In practice, the success of the pharmacometabonomic approach would be expected to vary from drug to drug and would depend on the nature of the challenge posed by each drug, and also on the response of interest. However, certain classes of drugs may be subject to similar predictive models. In principle, by using this methodology, adverse drug reactions could potentially be avoided and drugs and dose levels could be targeted more effectively according to the metabolic and other characteristics of each individual.

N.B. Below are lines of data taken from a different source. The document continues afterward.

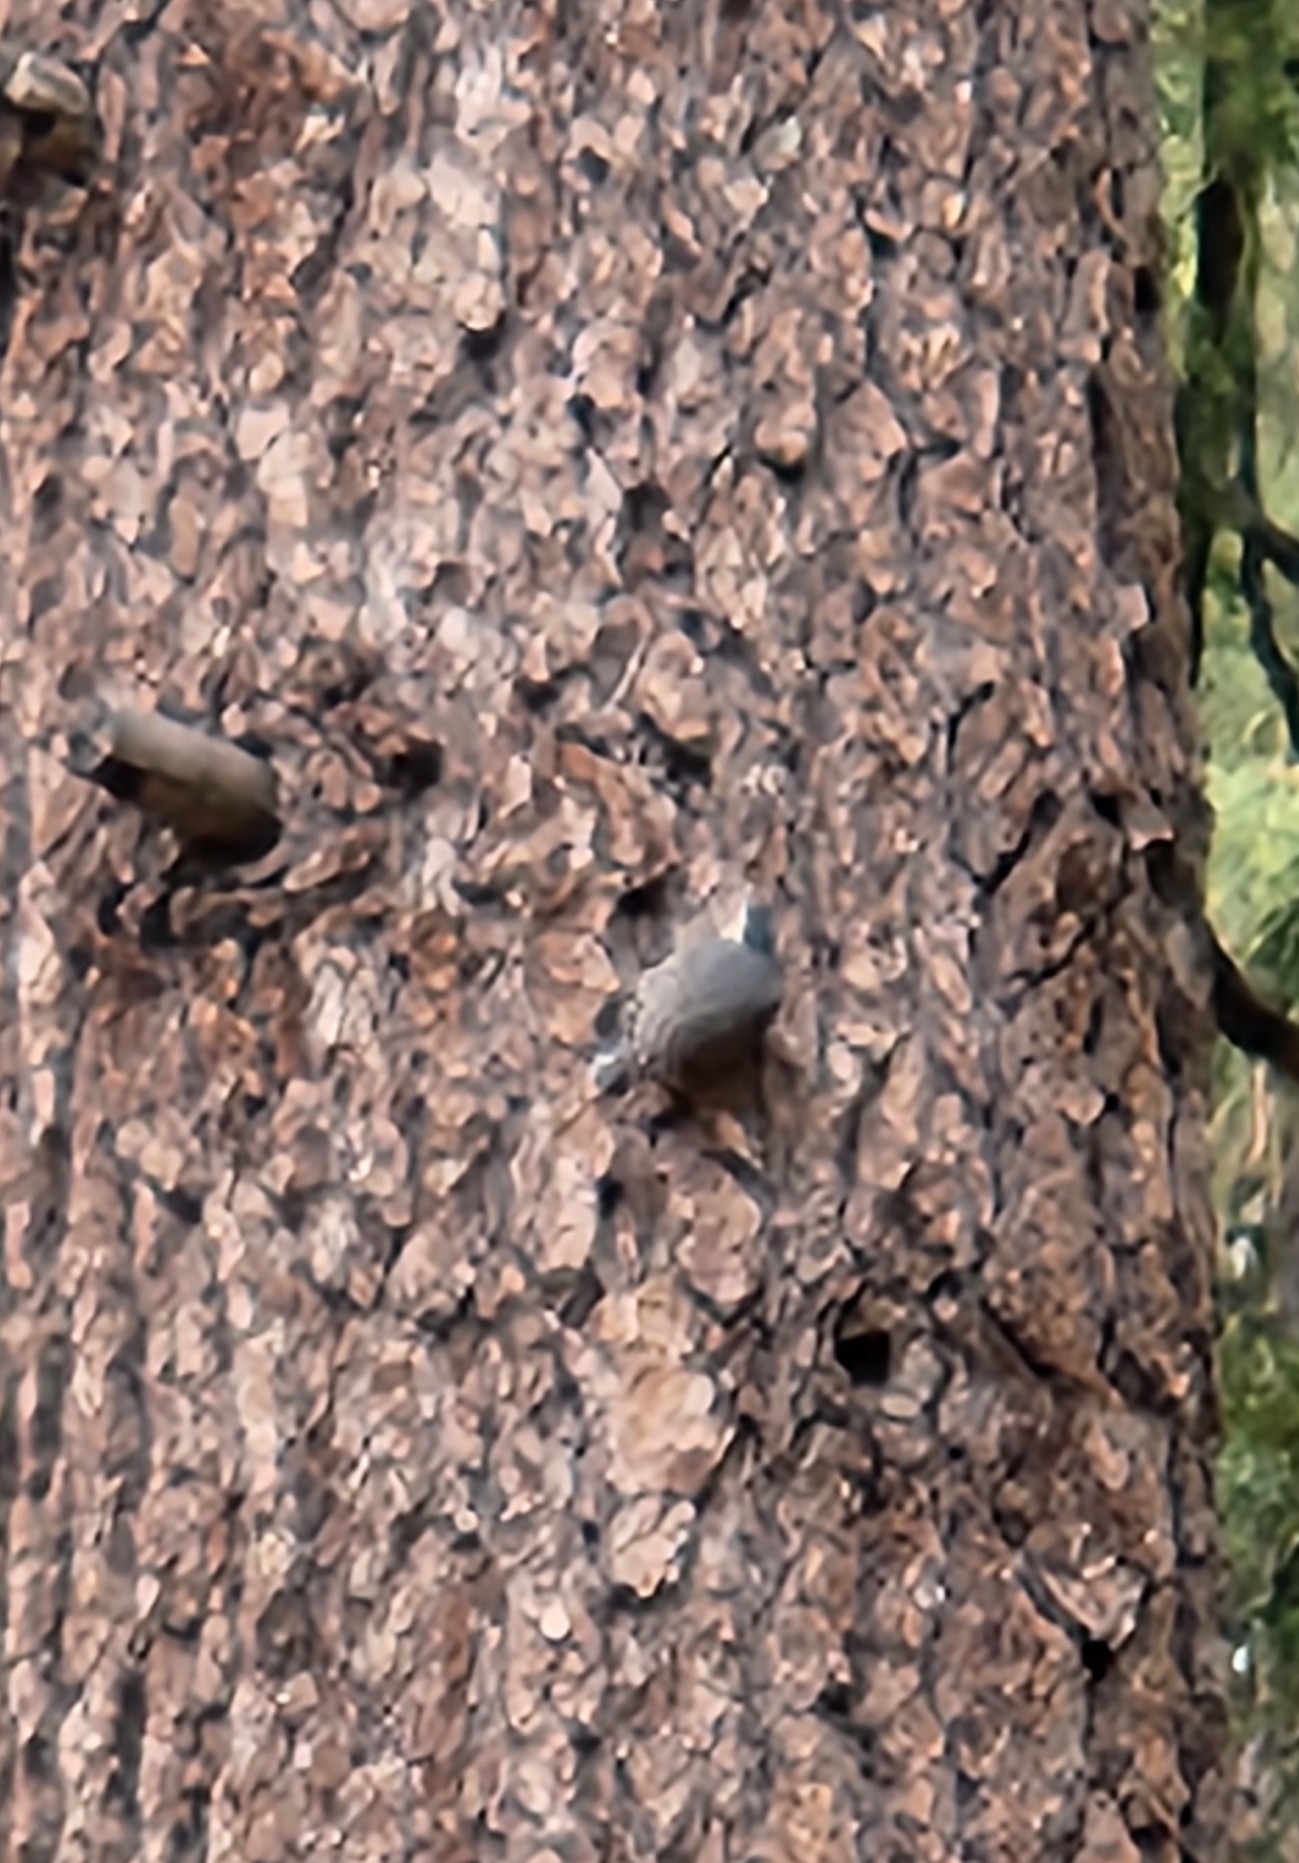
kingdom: Animalia
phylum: Chordata
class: Aves
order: Passeriformes
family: Sittidae
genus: Sitta
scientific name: Sitta carolinensis
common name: White-breasted nuthatch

It is recognised that optimal stratification of drug treatments will probably involve a variety of complementary response-prediction approaches, including pharmacometabonomics, pharmacogenomics and metagenomics of the gut microbiota. Pharmacogenomics has already found application in drug and theranostic development and for identifying individuals for treatment. Pharmacometabonomics has some way to go to achieve this track record, but it has an important theoretical advantage over pharmacogenomics in that it can potentially take account of both genomic and environmental factors affecting drug-induced responses. Furthermore, although pharmacometabonomics would normally relate to predicting drug- or xenobiotic-induced responses, we envisage that similar methodology could also be applied to predicting individual responses to broader medical, dietary, microbiological or physiological challenges.

The exciting new concept of longitudinal pharmacometabonomics involves the tracking of a patient's metabolic profile over time. Although the approach has not yet been validated in the clinic, the patient's metabolic trajectory will reflect both disease progression and the results of clinical therapy and, we believe, will allow patient stratification in terms of the prediction of outcome and the choice of optimal treatment.

Declaration of interest

JK Nicholson and JR Everett are supported by their institutions. All authors are named inventors on a granted patent describing pharmacometabonomics and metabolic phenotyping (No. EP1540560).